It’s been over 80 days since COVID -19 lockdowns began in India. Literally, life has changed for most people. While for the general population many of the lockdown restrictions have been lifted, the elderly, the immunocompromised and the very young are still locked in. Mindsets have been impacted in different ways. Some people proceed with caution for fear of infection while some simply don’t care. And the numbers of people infected with COVID 19 are beginning to soar.

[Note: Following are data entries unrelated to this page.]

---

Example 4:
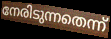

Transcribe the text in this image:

നേരിടുന്നതെന്ന്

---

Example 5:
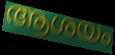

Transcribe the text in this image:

ആശയംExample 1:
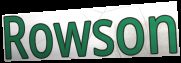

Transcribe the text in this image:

Rowson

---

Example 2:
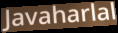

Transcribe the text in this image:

Javaharlal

Among those for whom the Don Bosco Network cares especially—the migrants, daily wagers, vulnerable elderly and children, the homeless, and poor— there are various preoccupations. Some migrant labourers are waiting for an opportunity to go home now that many states permit interstate travel. It’s about getting tickets, the money for the travel, food for the journey, quarantine rules when they reach, the real threat of infection during the long journeys, the worry for the welfare of their families. For those already on the road, it’s the need to reach home under really difficult circumstances and not knowing what awaits them. Common to those who return to their native states and to those who remain wherever they are, is the big question: What next?
What next in terms of survival? If infected with COVID 19, how to manage? How to earn enough to feed selves and families? What are the available means to earn a living? These questions, therefore, become relevant to the Don Bosco Network as well. While looking for possible answers to these questions, the Don Bosco Network understands the vital need to provide basic sustenance for these vulnerable people until they can find their bearings and get back on their feet after this massive upheaval.

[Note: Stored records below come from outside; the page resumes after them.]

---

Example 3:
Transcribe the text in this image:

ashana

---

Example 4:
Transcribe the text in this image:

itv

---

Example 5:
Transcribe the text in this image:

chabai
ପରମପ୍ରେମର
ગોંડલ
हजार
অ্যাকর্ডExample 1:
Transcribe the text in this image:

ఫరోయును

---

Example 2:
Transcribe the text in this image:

Therefore, the Don Bosco Solidarity COVID 19 relief continues, now reaching 139,7742 million people with food either through provisions or cooked meals. Among a host of other means of support, it has produced 430,875 face masks for distribution and distributed 64,342 sanitary kits to people in need. Unfortunately for us, with the lifting of the lockdown, the COVID 19 infection and the weight of the issues of survival have not lifted. It is our shared humanity and the spirit of solidarity that uplifts us in these times.
The Don Bosco Network in India comprises of 11 Planning and Development Organisations (PDOs), each dedicated to the development of the Salesian provinces they serve. The Don Bosco network is spread across 29 states and 354 NGOs, reaching more than 10 lakh people.